(Dataset entries)
__________

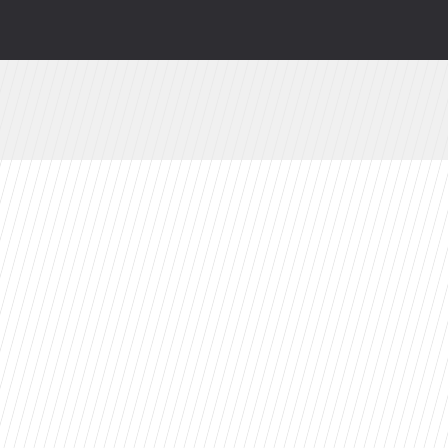
Azja Express” i zaskakująca nowość
branżę do 2030 roku?
ty 2026 roku. Ten tytuł zdeklasował konkurencję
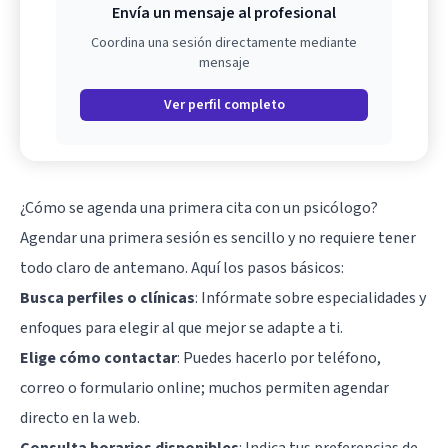
Envía un mensaje al profesional
Coordina una sesión directamente mediante
mensaje
Ver perfil completo
¿Cómo se agenda una primera cita con un psicólogo?
Agendar una primera sesión es sencillo y no requiere tener
todo claro de antemano. Aquí los pasos básicos:
Busca perfiles o clínicas
: Infórmate sobre especialidades y
enfoques para elegir al que mejor se adapte a ti.
Elige cómo contactar
: Puedes hacerlo por teléfono,
correo o formulario online; muchos permiten agendar
directo en la web.
Consulta horarios disponibles
: Indica tus preferencias de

__________

Goal of the exercise: Up to and including the final line of the data above, please copy every line exactly, starting from the one that contains "correo o formulario".

Task response:
correo o formulario online; muchos permiten agendar
directo en la web.
Consulta horarios disponibles
: Indica tus preferencias de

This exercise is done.